● **EXERCISE**: Nothing but the lines from the line with "50,000 | 0 | 0 | 0 |" through the end of the data is to be copied, and each is to be copied exactly.

--- SUPPLIED MATERIAL Enclosed Below ---

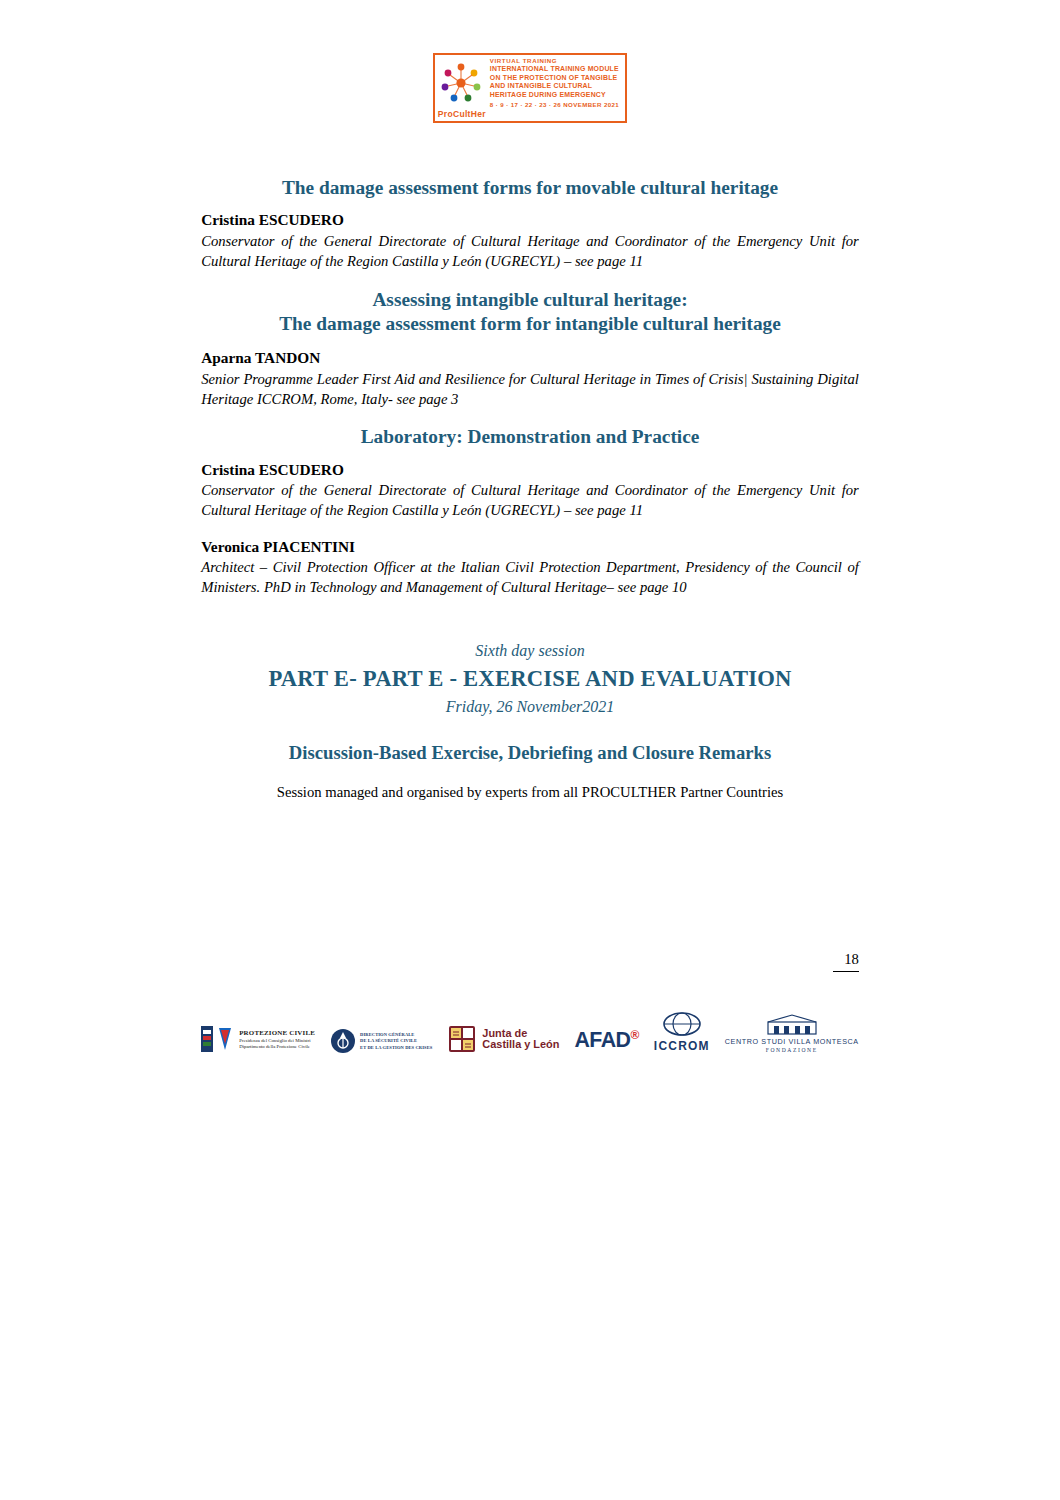VIRTUAL TRAINING INTERNATIONAL TRAINING MODULE
ON THE PROTECTION OF TANGIBLE
AND INTANGIBLE CULTURAL
HERITAGE DURING EMERGENCY 8 · 9 · 17 · 22 · 23 · 26 NOVEMBER 2021
ProCultHer
The damage assessment forms for movable cultural heritage
Cristina ESCUDERO
Conservator of the General Directorate of Cultural Heritage and Coordinator of the Emergency Unit for Cultural Heritage of the Region Castilla y León (UGRECYL) – see page 11
Assessing intangible cultural heritage:
The damage assessment form for intangible cultural heritage
Aparna TANDON
Senior Programme Leader First Aid and Resilience for Cultural Heritage in Times of Crisis| Sustaining Digital Heritage ICCROM, Rome, Italy- see page 3
Laboratory: Demonstration and Practice
Cristina ESCUDERO
Conservator of the General Directorate of Cultural Heritage and Coordinator of the Emergency Unit for Cultural Heritage of the Region Castilla y León (UGRECYL) – see page 11
Veronica PIACENTINI
Architect – Civil Protection Officer at the Italian Civil Protection Department, Presidency of the Council of Ministers. PhD in Technology and Management of Cultural Heritage– see page 10
Sixth day session
PART E- PART E - EXERCISE AND EVALUATION
Friday, 26 November2021
Discussion-Based Exercise, Debriefing and Closure Remarks
Session managed and organised by experts from all PROCULTHER Partner Countries
18
PROTEZIONE CIVILE Presidenza del Consiglio dei Ministri Dipartimento della Protezione Civile
DIRECTION GÉNÉRALE
DE LA SÉCURITÉ CIVILE
ET DE LA GESTION DES CRISES
Junta de
Castilla y León
AFAD®
ICCROM
CENTRO STUDI VILLA MONTESCA
FONDAZIONE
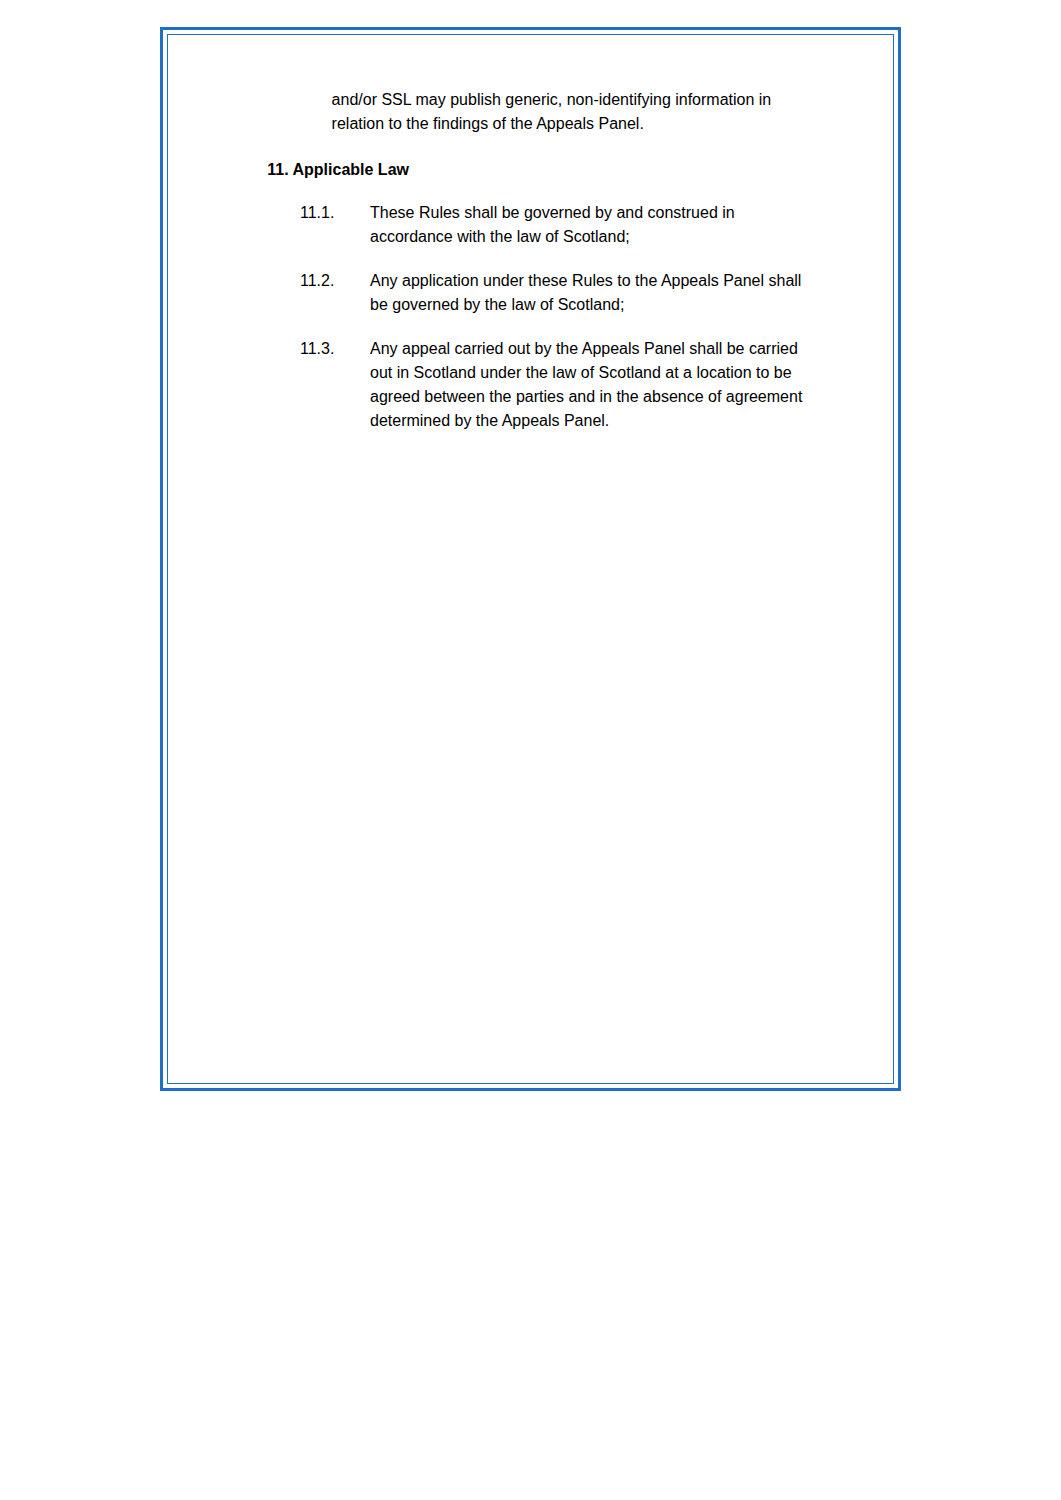and/or SSL may publish generic, non-identifying information in relation to the findings of the Appeals Panel.
11. Applicable Law
11.1. These Rules shall be governed by and construed in accordance with the law of Scotland;
11.2. Any application under these Rules to the Appeals Panel shall be governed by the law of Scotland;
11.3. Any appeal carried out by the Appeals Panel shall be carried out in Scotland under the law of Scotland at a location to be agreed between the parties and in the absence of agreement determined by the Appeals Panel.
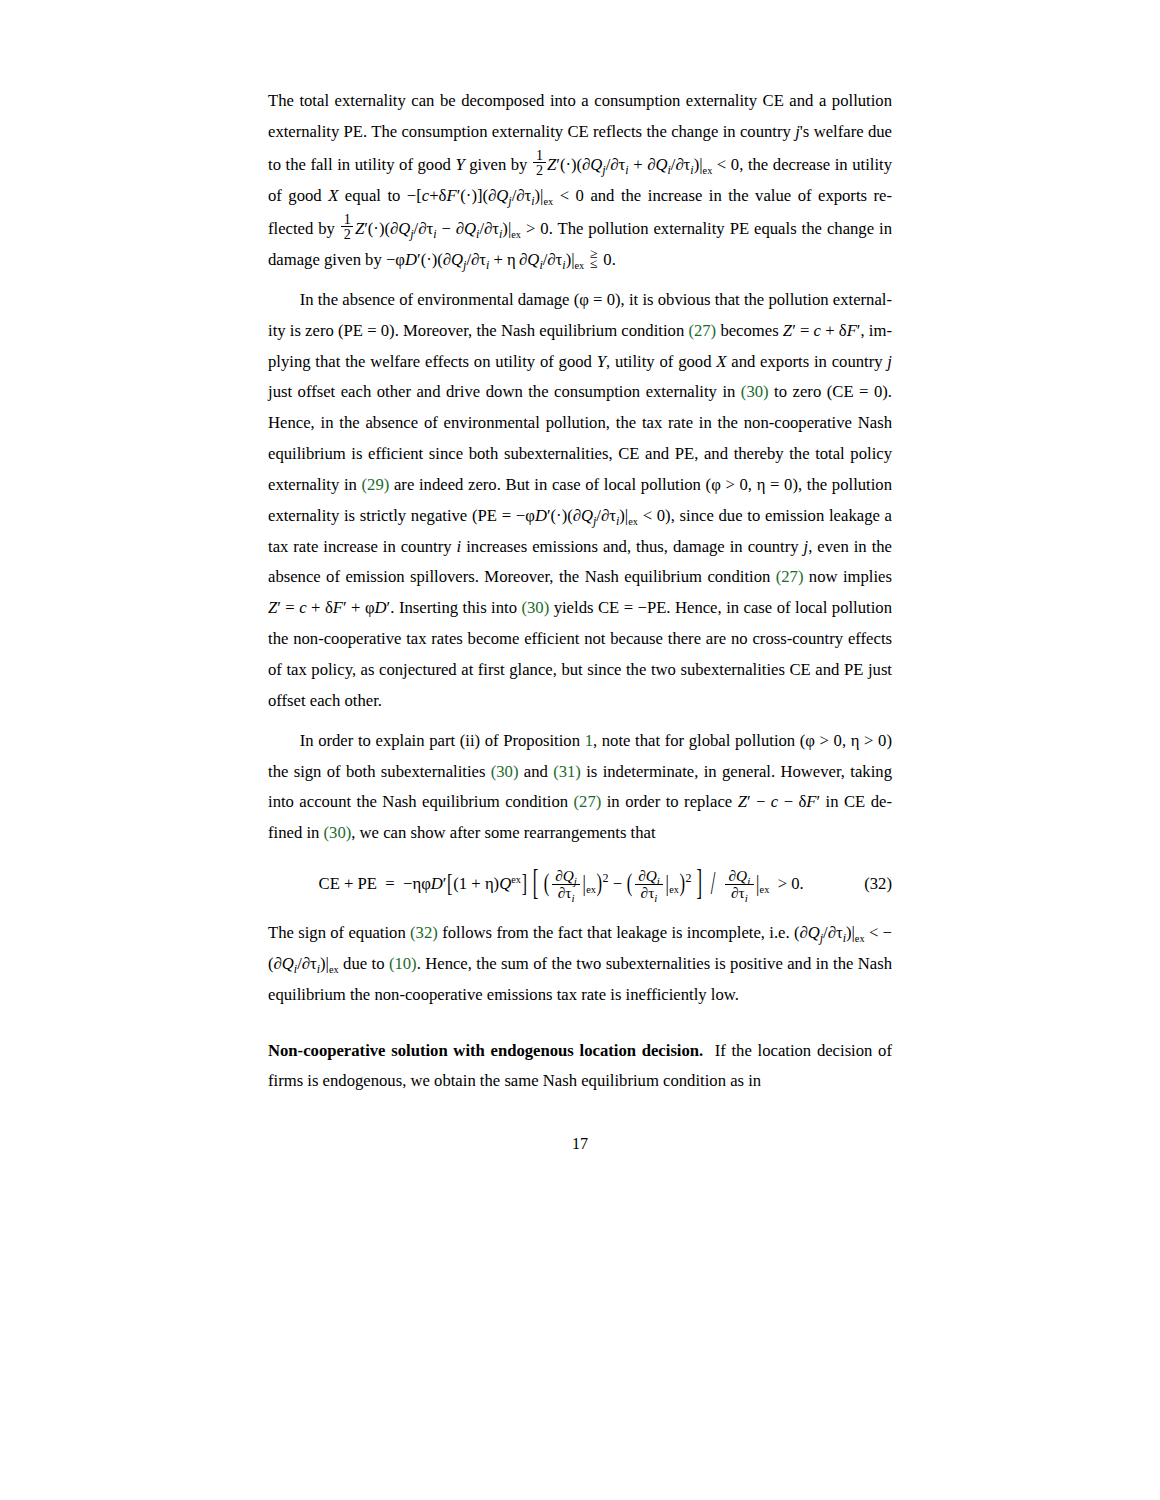The total externality can be decomposed into a consumption externality CE and a pollution externality PE. The consumption externality CE reflects the change in country j's welfare due to the fall in utility of good Y given by 12 Z′(·)(∂Qj/∂τi + ∂Qi/∂τi)|ex < 0, the decrease in utility of good X equal to −[c+δF′(·)](∂Qj/∂τi)|ex < 0 and the increase in the value of exports reflected by 12 Z′(·)(∂Qj/∂τi − ∂Qi/∂τi)|ex > 0. The pollution externality PE equals the change in damage given by −φD′(·)(∂Qj/∂τi + η ∂Qi/∂τi)|ex ≥≤ 0.
In the absence of environmental damage (φ = 0), it is obvious that the pollution externality is zero (PE = 0). Moreover, the Nash equilibrium condition (27) becomes Z′ = c + δF′, implying that the welfare effects on utility of good Y, utility of good X and exports in country j just offset each other and drive down the consumption externality in (30) to zero (CE = 0). Hence, in the absence of environmental pollution, the tax rate in the non-cooperative Nash equilibrium is efficient since both subexternalities, CE and PE, and thereby the total policy externality in (29) are indeed zero. But in case of local pollution (φ > 0, η = 0), the pollution externality is strictly negative (PE = −φD′(·)(∂Qj/∂τi)|ex < 0), since due to emission leakage a tax rate increase in country i increases emissions and, thus, damage in country j, even in the absence of emission spillovers. Moreover, the Nash equilibrium condition (27) now implies Z′ = c + δF′ + φD′. Inserting this into (30) yields CE = −PE. Hence, in case of local pollution the non-cooperative tax rates become efficient not because there are no cross-country effects of tax policy, as conjectured at first glance, but since the two subexternalities CE and PE just offset each other.
In order to explain part (ii) of Proposition 1, note that for global pollution (φ > 0, η > 0) the sign of both subexternalities (30) and (31) is indeterminate, in general. However, taking into account the Nash equilibrium condition (27) in order to replace Z′ − c − δF′ in CE defined in (30), we can show after some rearrangements that
CE + PE = −ηφD′[(1 + η)Qex] [ (∂Qj∂τi|ex)2 − (∂Qi∂τi|ex)2 ] / ∂Qi∂τi|ex > 0.
(32)
The sign of equation (32) follows from the fact that leakage is incomplete, i.e. (∂Qj/∂τi)|ex < −(∂Qi/∂τi)|ex due to (10). Hence, the sum of the two subexternalities is positive and in the Nash equilibrium the non-cooperative emissions tax rate is inefficiently low.
Non-cooperative solution with endogenous location decision. If the location decision of firms is endogenous, we obtain the same Nash equilibrium condition as in
17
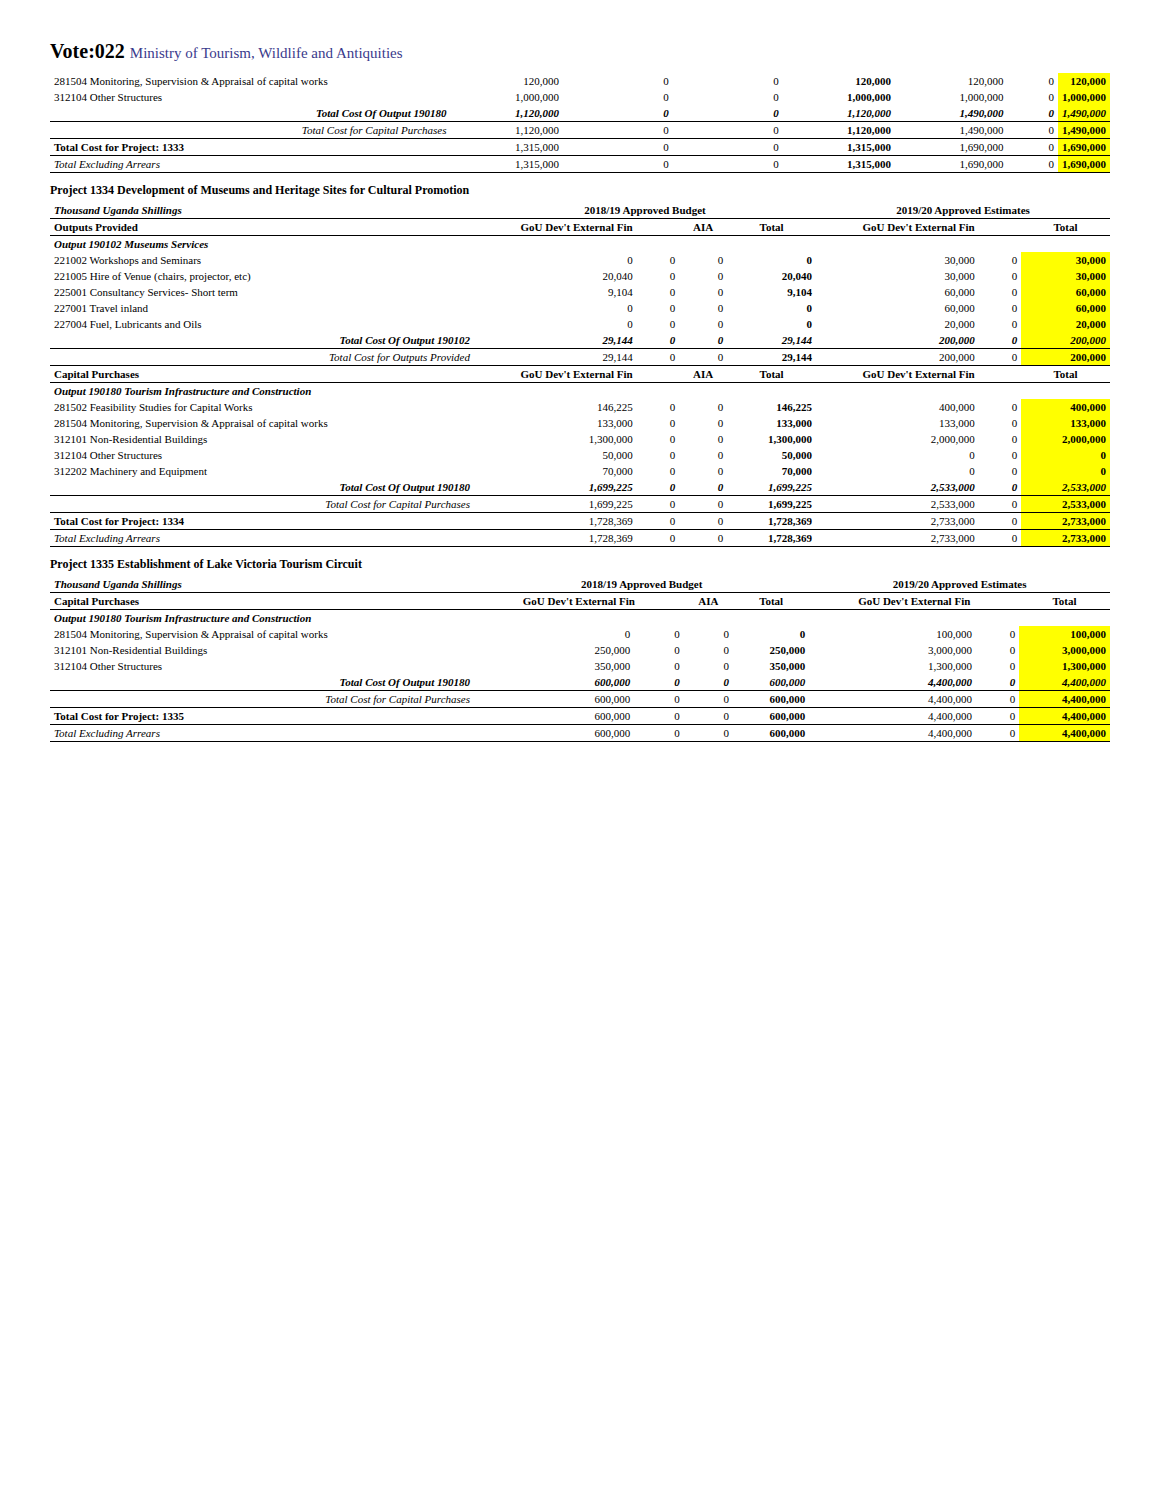Vote:022 Ministry of Tourism, Wildlife and Antiquities
| 281504 Monitoring, Supervision & Appraisal of capital works | 120,000 | 0 | 0 | 120,000 | 120,000 | 0 | 120,000 |
| 312104 Other Structures | 1,000,000 | 0 | 0 | 1,000,000 | 1,000,000 | 0 | 1,000,000 |
| Total Cost Of Output 190180 | 1,120,000 | 0 | 0 | 1,120,000 | 1,490,000 | 0 | 1,490,000 |
| Total Cost for Capital Purchases | 1,120,000 | 0 | 0 | 1,120,000 | 1,490,000 | 0 | 1,490,000 |
| Total Cost for Project: 1333 | 1,315,000 | 0 | 0 | 1,315,000 | 1,690,000 | 0 | 1,690,000 |
| Total Excluding Arrears | 1,315,000 | 0 | 0 | 1,315,000 | 1,690,000 | 0 | 1,690,000 |
Project 1334 Development of Museums and Heritage Sites for Cultural Promotion
| Thousand Uganda Shillings | 2018/19 Approved Budget | 2019/20 Approved Estimates |
| Outputs Provided | GoU Dev't External Fin | AIA | Total | GoU Dev't External Fin | Total |
| Output 190102 Museums Services |
| 221002 Workshops and Seminars | 0 | 0 | 0 | 0 | 30,000 | 0 | 30,000 |
| 221005 Hire of Venue (chairs, projector, etc) | 20,040 | 0 | 0 | 20,040 | 30,000 | 0 | 30,000 |
| 225001 Consultancy Services- Short term | 9,104 | 0 | 0 | 9,104 | 60,000 | 0 | 60,000 |
| 227001 Travel inland | 0 | 0 | 0 | 0 | 60,000 | 0 | 60,000 |
| 227004 Fuel, Lubricants and Oils | 0 | 0 | 0 | 0 | 20,000 | 0 | 20,000 |
| Total Cost Of Output 190102 | 29,144 | 0 | 0 | 29,144 | 200,000 | 0 | 200,000 |
| Total Cost for Outputs Provided | 29,144 | 0 | 0 | 29,144 | 200,000 | 0 | 200,000 |
| Capital Purchases | GoU Dev't External Fin | AIA | Total | GoU Dev't External Fin | Total |
| Output 190180 Tourism Infrastructure and Construction |
| 281502 Feasibility Studies for Capital Works | 146,225 | 0 | 0 | 146,225 | 400,000 | 0 | 400,000 |
| 281504 Monitoring, Supervision & Appraisal of capital works | 133,000 | 0 | 0 | 133,000 | 133,000 | 0 | 133,000 |
| 312101 Non-Residential Buildings | 1,300,000 | 0 | 0 | 1,300,000 | 2,000,000 | 0 | 2,000,000 |
| 312104 Other Structures | 50,000 | 0 | 0 | 50,000 | 0 | 0 | 0 |
| 312202 Machinery and Equipment | 70,000 | 0 | 0 | 70,000 | 0 | 0 | 0 |
| Total Cost Of Output 190180 | 1,699,225 | 0 | 0 | 1,699,225 | 2,533,000 | 0 | 2,533,000 |
| Total Cost for Capital Purchases | 1,699,225 | 0 | 0 | 1,699,225 | 2,533,000 | 0 | 2,533,000 |
| Total Cost for Project: 1334 | 1,728,369 | 0 | 0 | 1,728,369 | 2,733,000 | 0 | 2,733,000 |
| Total Excluding Arrears | 1,728,369 | 0 | 0 | 1,728,369 | 2,733,000 | 0 | 2,733,000 |
Project 1335 Establishment of Lake Victoria Tourism Circuit
| Thousand Uganda Shillings | 2018/19 Approved Budget | 2019/20 Approved Estimates |
| Capital Purchases | GoU Dev't External Fin | AIA | Total | GoU Dev't External Fin | Total |
| Output 190180 Tourism Infrastructure and Construction |
| 281504 Monitoring, Supervision & Appraisal of capital works | 0 | 0 | 0 | 0 | 100,000 | 0 | 100,000 |
| 312101 Non-Residential Buildings | 250,000 | 0 | 0 | 250,000 | 3,000,000 | 0 | 3,000,000 |
| 312104 Other Structures | 350,000 | 0 | 0 | 350,000 | 1,300,000 | 0 | 1,300,000 |
| Total Cost Of Output 190180 | 600,000 | 0 | 0 | 600,000 | 4,400,000 | 0 | 4,400,000 |
| Total Cost for Capital Purchases | 600,000 | 0 | 0 | 600,000 | 4,400,000 | 0 | 4,400,000 |
| Total Cost for Project: 1335 | 600,000 | 0 | 0 | 600,000 | 4,400,000 | 0 | 4,400,000 |
| Total Excluding Arrears | 600,000 | 0 | 0 | 600,000 | 4,400,000 | 0 | 4,400,000 |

--- End of Enclosed SUPPLIED MATERIAL ---

● **YOUR SOLUTION**:
| 312104 Other Structures | 50,000 | 0 | 0 | 50,000 | 0 | 0 | 0 |
| 312202 Machinery and Equipment | 70,000 | 0 | 0 | 70,000 | 0 | 0 | 0 |
| Total Cost Of Output 190180 | 1,699,225 | 0 | 0 | 1,699,225 | 2,533,000 | 0 | 2,533,000 |
| Total Cost for Capital Purchases | 1,699,225 | 0 | 0 | 1,699,225 | 2,533,000 | 0 | 2,533,000 |
| Total Cost for Project: 1334 | 1,728,369 | 0 | 0 | 1,728,369 | 2,733,000 | 0 | 2,733,000 |
| Total Excluding Arrears | 1,728,369 | 0 | 0 | 1,728,369 | 2,733,000 | 0 | 2,733,000 |
Project 1335 Establishment of Lake Victoria Tourism Circuit
| Thousand Uganda Shillings | 2018/19 Approved Budget | 2019/20 Approved Estimates |
| Capital Purchases | GoU Dev't External Fin | AIA | Total | GoU Dev't External Fin | Total |
| Output 190180 Tourism Infrastructure and Construction |
| 281504 Monitoring, Supervision & Appraisal of capital works | 0 | 0 | 0 | 0 | 100,000 | 0 | 100,000 |
| 312101 Non-Residential Buildings | 250,000 | 0 | 0 | 250,000 | 3,000,000 | 0 | 3,000,000 |
| 312104 Other Structures | 350,000 | 0 | 0 | 350,000 | 1,300,000 | 0 | 1,300,000 |
| Total Cost Of Output 190180 | 600,000 | 0 | 0 | 600,000 | 4,400,000 | 0 | 4,400,000 |
| Total Cost for Capital Purchases | 600,000 | 0 | 0 | 600,000 | 4,400,000 | 0 | 4,400,000 |
| Total Cost for Project: 1335 | 600,000 | 0 | 0 | 600,000 | 4,400,000 | 0 | 4,400,000 |
| Total Excluding Arrears | 600,000 | 0 | 0 | 600,000 | 4,400,000 | 0 | 4,400,000 |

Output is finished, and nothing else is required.